FIGURE 1.

(A) Structure of carbohydrate response element binding protein α (ChREBPα). ChREBPα is composed of 864 amino acids and contains several regulatory domains. At the N-terminus the protein contains a glucose-sensing module composed of the low glucose inhibitory domain (LID) and the glucose activated conserved element (GRACE). The protein also contains a polyproline-rich, a bHLH/LZ and a leucine-zipper-like (Zip-like) domain located at the C-terminus.

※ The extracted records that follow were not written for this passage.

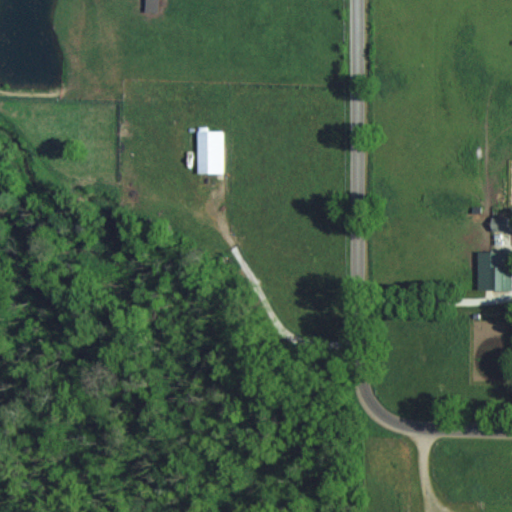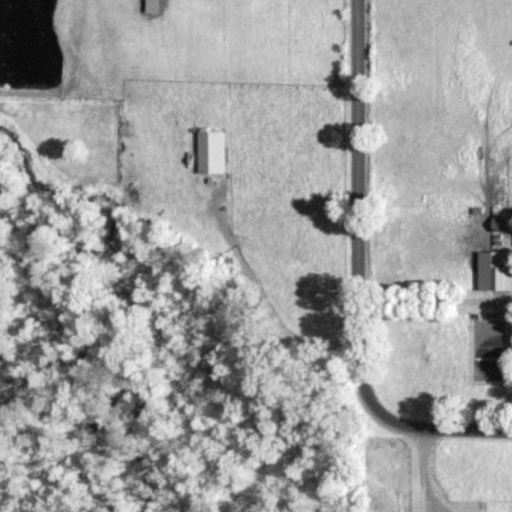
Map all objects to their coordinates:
building: (210, 143)
building: (211, 150)
building: (495, 269)
road: (350, 277)
road: (431, 298)
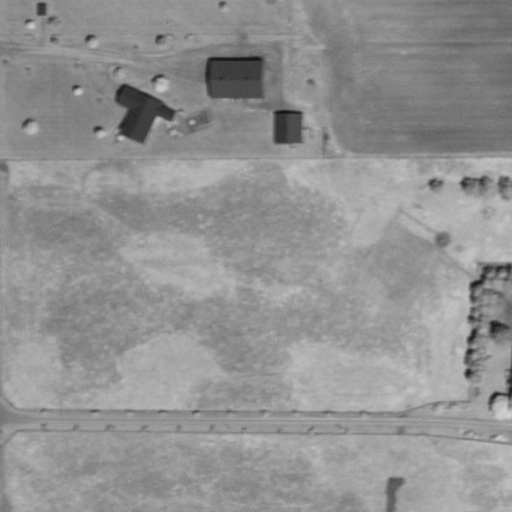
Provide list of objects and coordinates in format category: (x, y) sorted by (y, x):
building: (238, 77)
building: (143, 113)
building: (290, 126)
road: (256, 418)
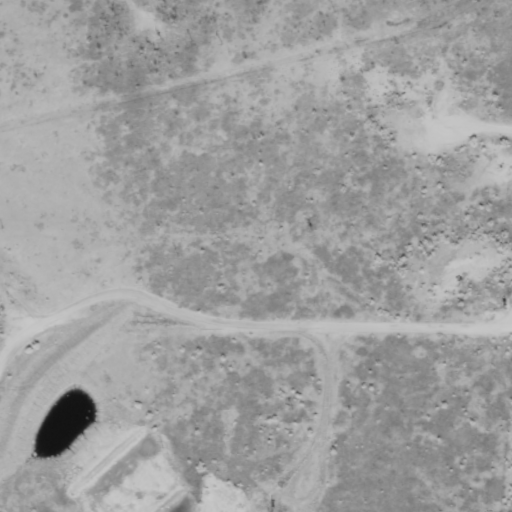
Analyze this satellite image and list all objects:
road: (509, 86)
road: (257, 298)
road: (4, 343)
road: (494, 421)
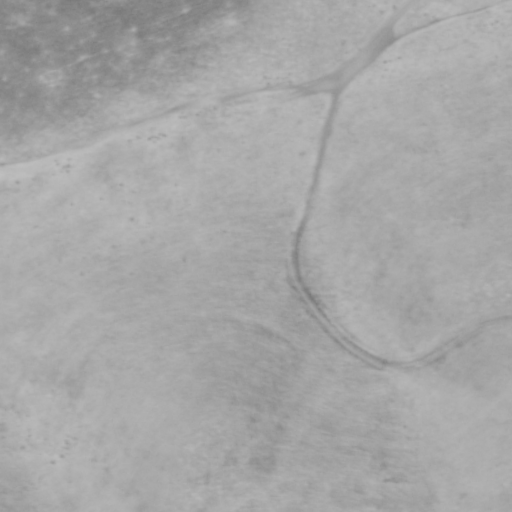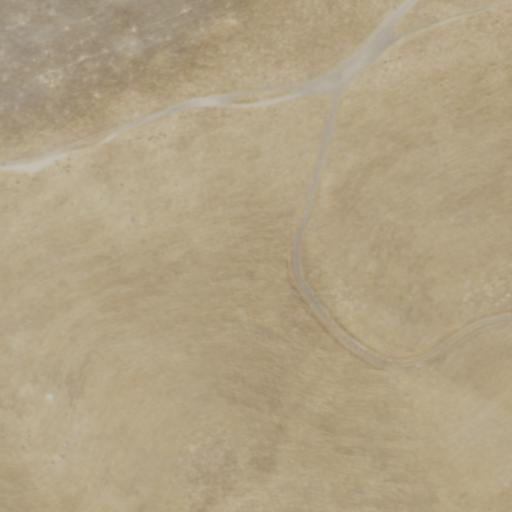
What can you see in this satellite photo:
road: (285, 258)
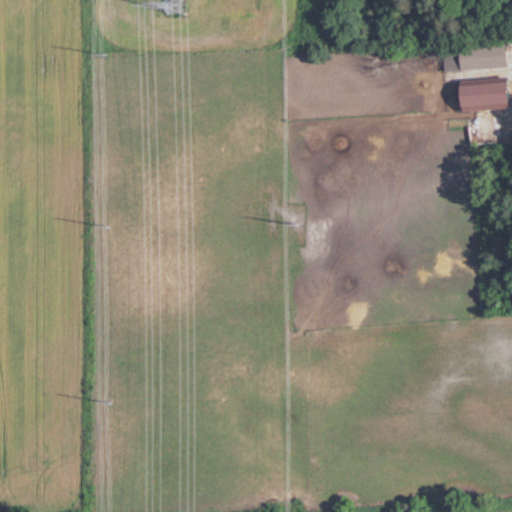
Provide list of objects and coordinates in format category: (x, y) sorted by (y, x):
power tower: (179, 3)
power tower: (105, 52)
building: (482, 57)
building: (491, 93)
power tower: (296, 222)
power tower: (108, 227)
power tower: (112, 404)
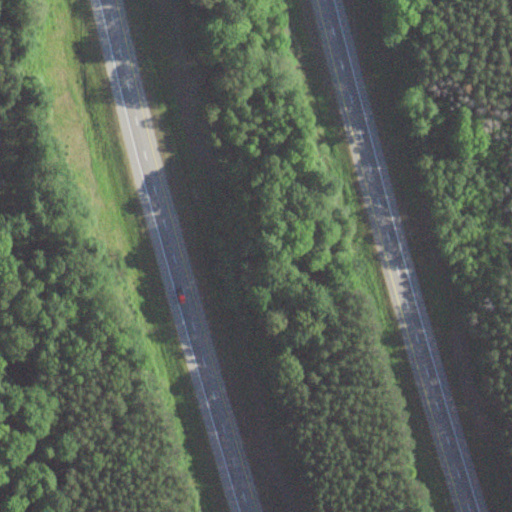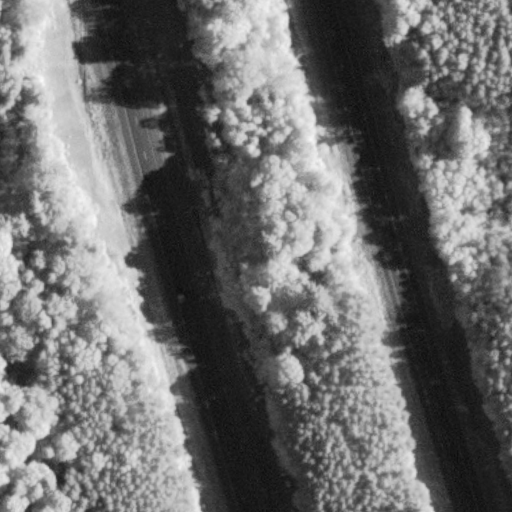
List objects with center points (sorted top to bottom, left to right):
road: (394, 256)
road: (167, 257)
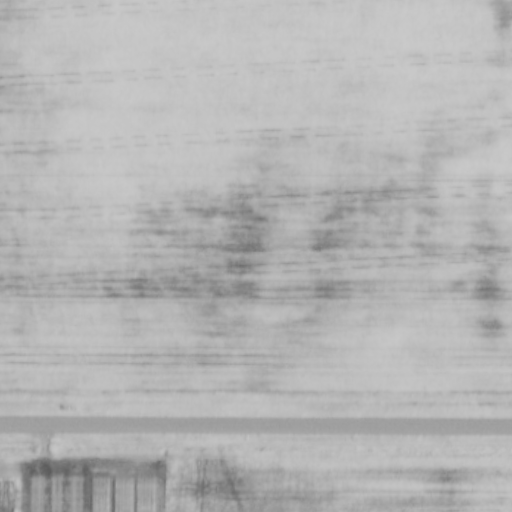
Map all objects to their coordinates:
road: (256, 429)
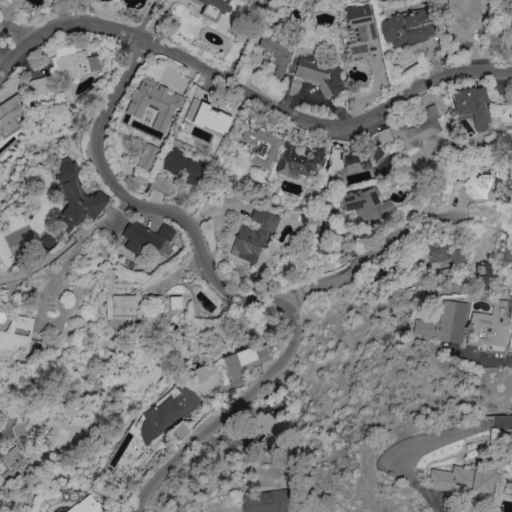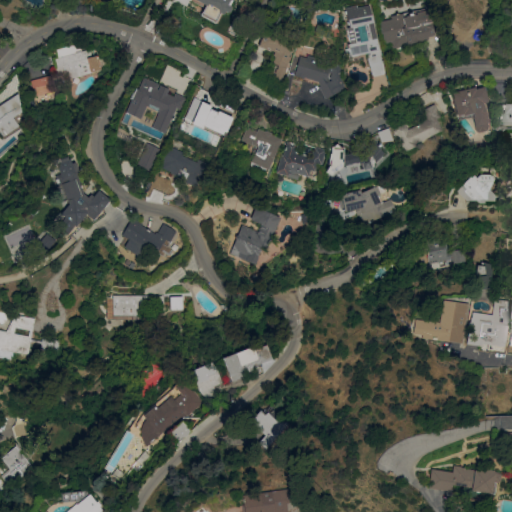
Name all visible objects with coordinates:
building: (75, 0)
building: (96, 1)
building: (212, 7)
building: (215, 9)
building: (357, 16)
road: (64, 24)
building: (404, 27)
building: (404, 28)
building: (362, 37)
road: (241, 39)
building: (359, 46)
building: (275, 50)
building: (278, 50)
building: (75, 64)
building: (318, 73)
building: (321, 74)
building: (42, 85)
building: (156, 100)
building: (152, 102)
building: (469, 105)
building: (470, 105)
building: (504, 113)
building: (504, 113)
building: (8, 114)
building: (8, 114)
building: (208, 119)
road: (324, 122)
building: (419, 127)
building: (418, 128)
building: (383, 134)
building: (261, 145)
building: (259, 146)
building: (363, 155)
building: (146, 156)
building: (147, 157)
building: (298, 160)
building: (334, 160)
building: (295, 162)
building: (349, 162)
building: (180, 165)
building: (181, 165)
building: (149, 186)
building: (474, 188)
building: (476, 188)
building: (74, 196)
building: (75, 196)
building: (362, 203)
building: (363, 203)
road: (142, 206)
road: (484, 214)
road: (105, 215)
building: (304, 217)
building: (253, 236)
building: (142, 237)
building: (144, 237)
building: (250, 237)
building: (43, 243)
building: (438, 251)
building: (441, 252)
road: (373, 253)
road: (180, 274)
building: (481, 275)
building: (482, 275)
road: (44, 298)
building: (172, 301)
building: (175, 302)
building: (131, 305)
building: (125, 307)
building: (441, 322)
building: (443, 323)
building: (487, 324)
building: (488, 325)
building: (510, 332)
building: (16, 333)
building: (22, 336)
building: (510, 336)
building: (46, 344)
road: (485, 356)
building: (246, 359)
building: (245, 360)
building: (205, 379)
road: (232, 411)
road: (16, 413)
building: (168, 413)
building: (265, 425)
building: (267, 427)
building: (21, 429)
building: (178, 431)
road: (433, 432)
building: (507, 441)
building: (508, 442)
building: (14, 464)
building: (14, 464)
building: (444, 477)
building: (460, 479)
building: (479, 479)
building: (267, 500)
building: (81, 501)
building: (259, 502)
building: (83, 505)
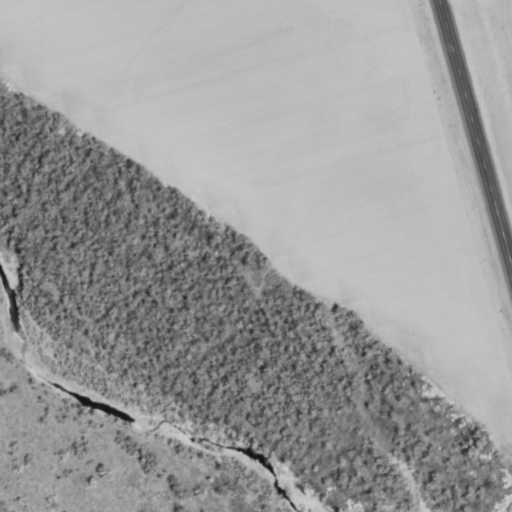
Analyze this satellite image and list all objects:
road: (476, 130)
river: (132, 417)
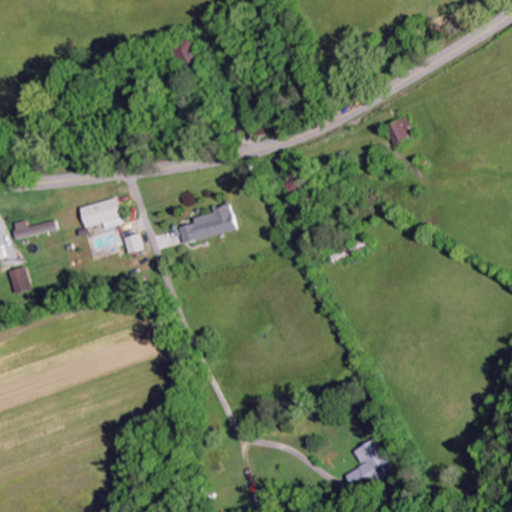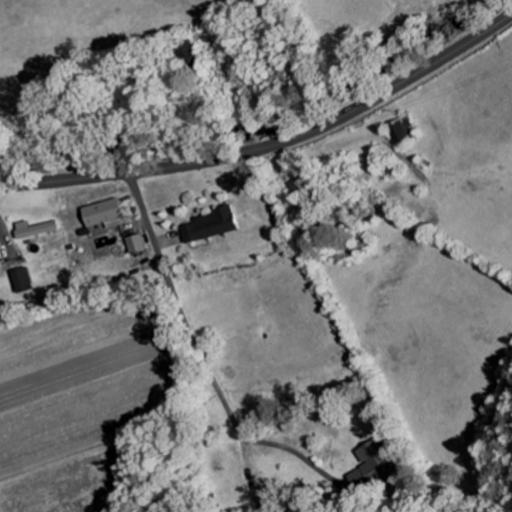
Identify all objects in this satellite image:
building: (399, 131)
road: (271, 145)
building: (102, 214)
building: (209, 225)
building: (33, 229)
building: (134, 243)
building: (19, 280)
road: (157, 341)
building: (371, 465)
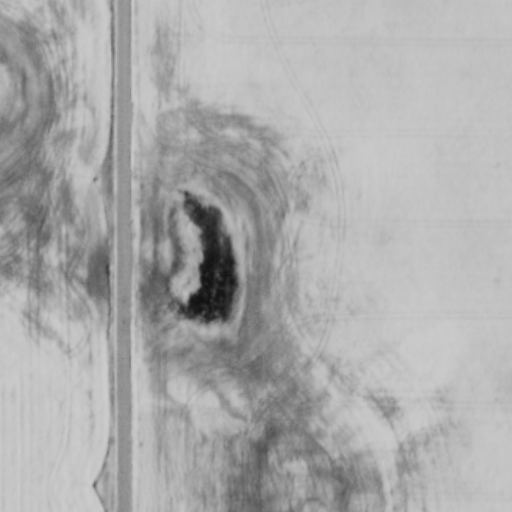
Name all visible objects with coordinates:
road: (125, 256)
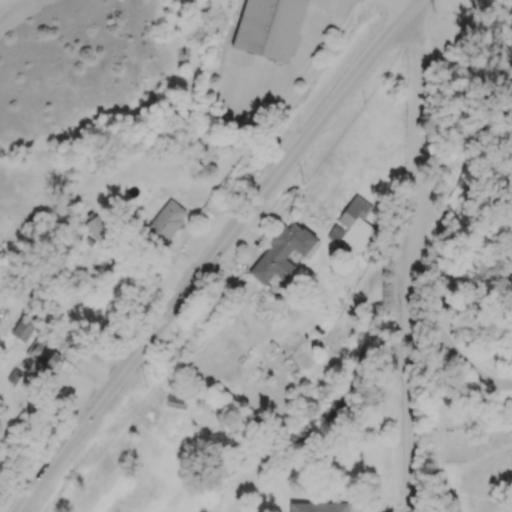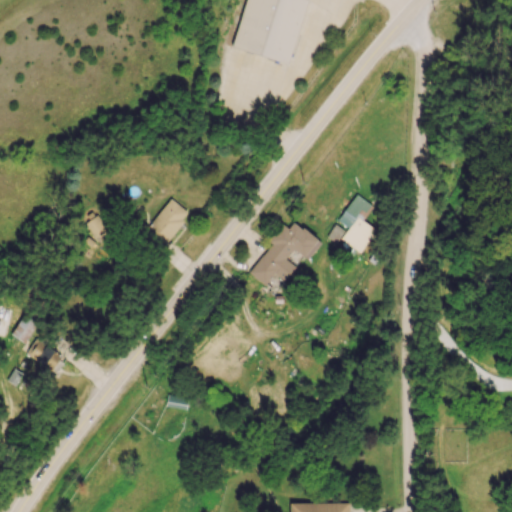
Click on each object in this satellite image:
road: (397, 7)
building: (269, 27)
building: (270, 28)
road: (274, 86)
building: (164, 223)
building: (356, 223)
building: (334, 233)
building: (282, 252)
road: (217, 253)
road: (412, 259)
building: (23, 328)
building: (42, 351)
road: (458, 354)
building: (176, 401)
building: (319, 507)
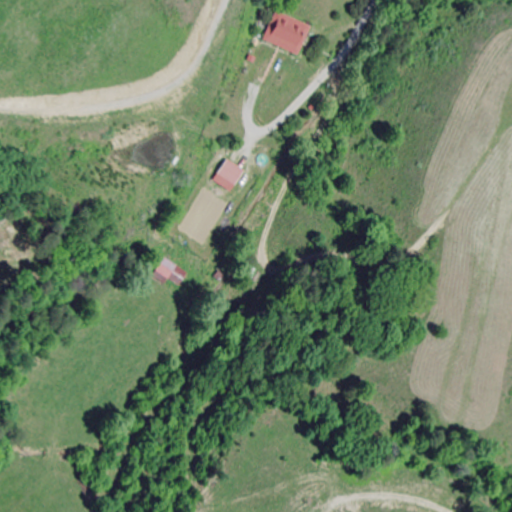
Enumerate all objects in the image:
building: (289, 33)
building: (231, 176)
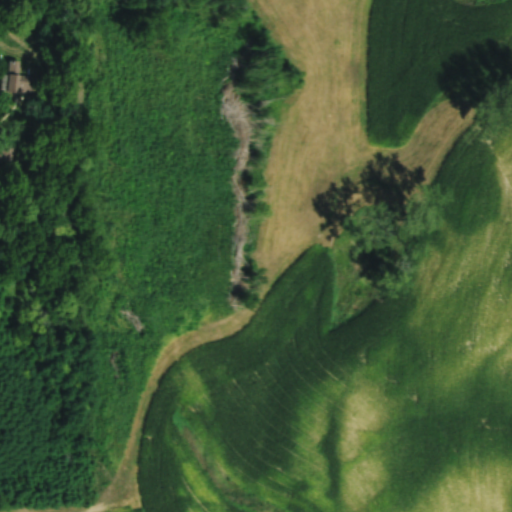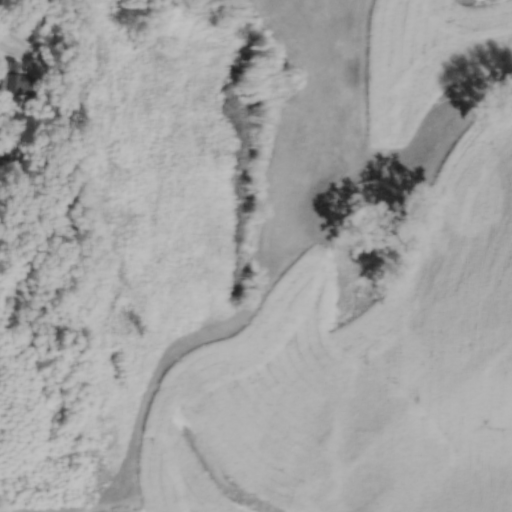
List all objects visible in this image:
building: (20, 82)
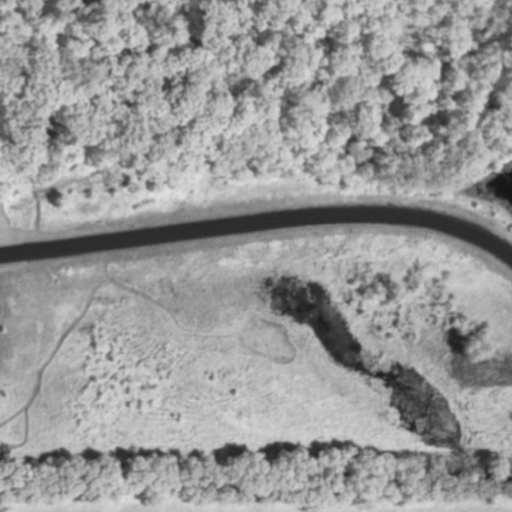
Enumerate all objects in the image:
road: (260, 221)
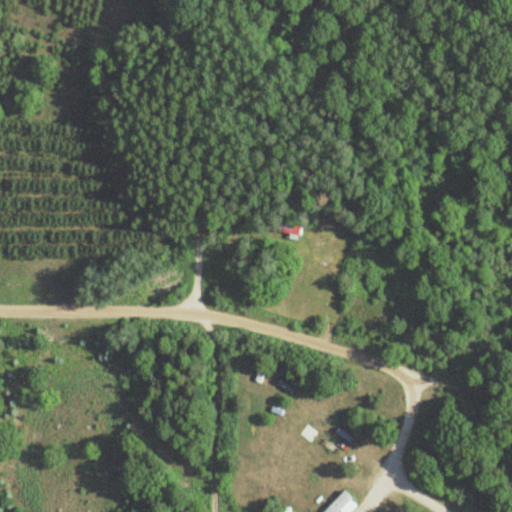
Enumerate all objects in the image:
road: (200, 155)
building: (343, 252)
road: (96, 310)
road: (300, 336)
road: (452, 382)
road: (215, 407)
road: (403, 425)
road: (416, 492)
road: (370, 493)
building: (340, 504)
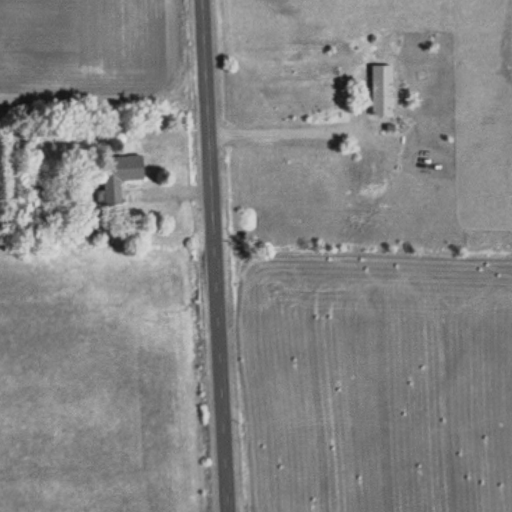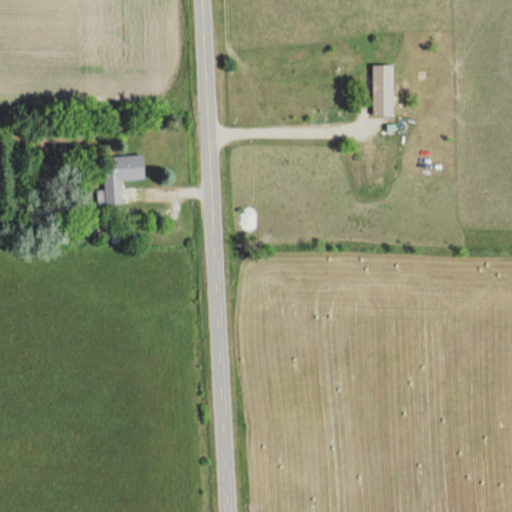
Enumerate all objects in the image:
building: (383, 91)
building: (119, 176)
road: (209, 256)
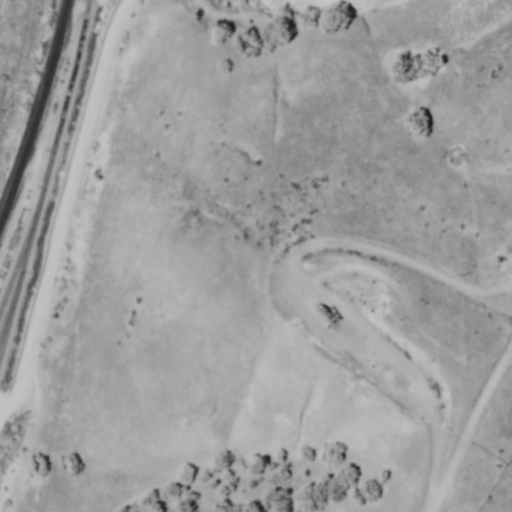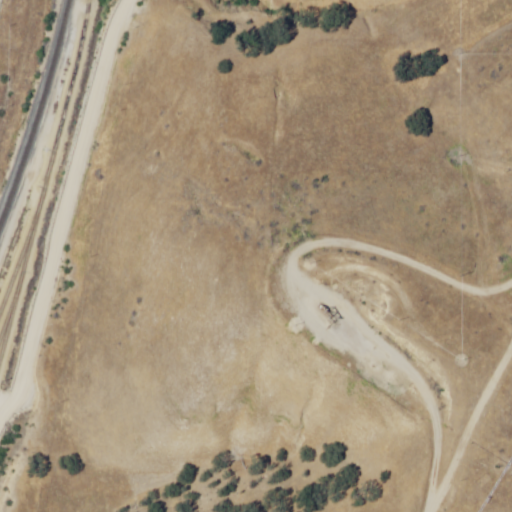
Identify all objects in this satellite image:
railway: (39, 109)
railway: (52, 158)
road: (70, 190)
road: (269, 277)
railway: (20, 282)
railway: (9, 316)
road: (404, 332)
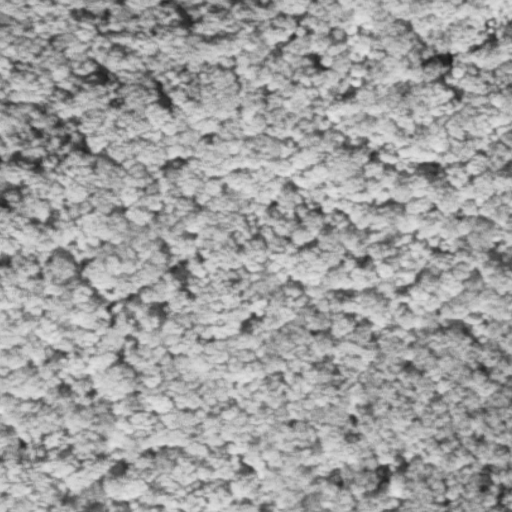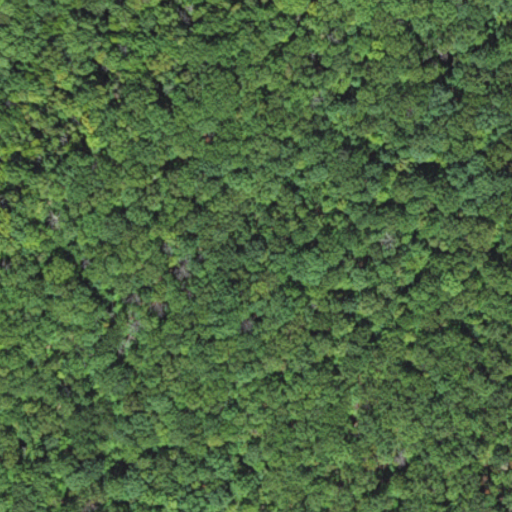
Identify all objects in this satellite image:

Post-translational modifications are indicated in their respective residues, phosphorylation (red), acetylation (blue) and the recently identified O-GlcNAcylations (green). (B) Gene structure of the ChREBP gene and generation of the two ChREBP isoforms α and β. ChREBPβ is transcribed from an alternative first exon promoter 1b. This transcript is translated from exon 4 generating a shorter protein of 687 amino acids in which the two NES, the NLS and the LID domain are missing. The ChREBPβ isoform has been suggested to be directly regulated by ChREBPα since a ChoRE sequence was identified in the exon promoter 1b. Whether both ChREBP α and β isoforms both bind to the ChoRE is currently not known. Figure adapted from Herman et al. (2012). (C) Multi-alignment of ChoRE consensus sequences presents in several ChREBP target gene promoters. Nucleotides-based alignment is presented on the top of the figure together with the consensus sequence ChoRE described in Poungvarin et al. (2015). The logo corresponding to the consensus sequence associated to this particular alignment is also represented.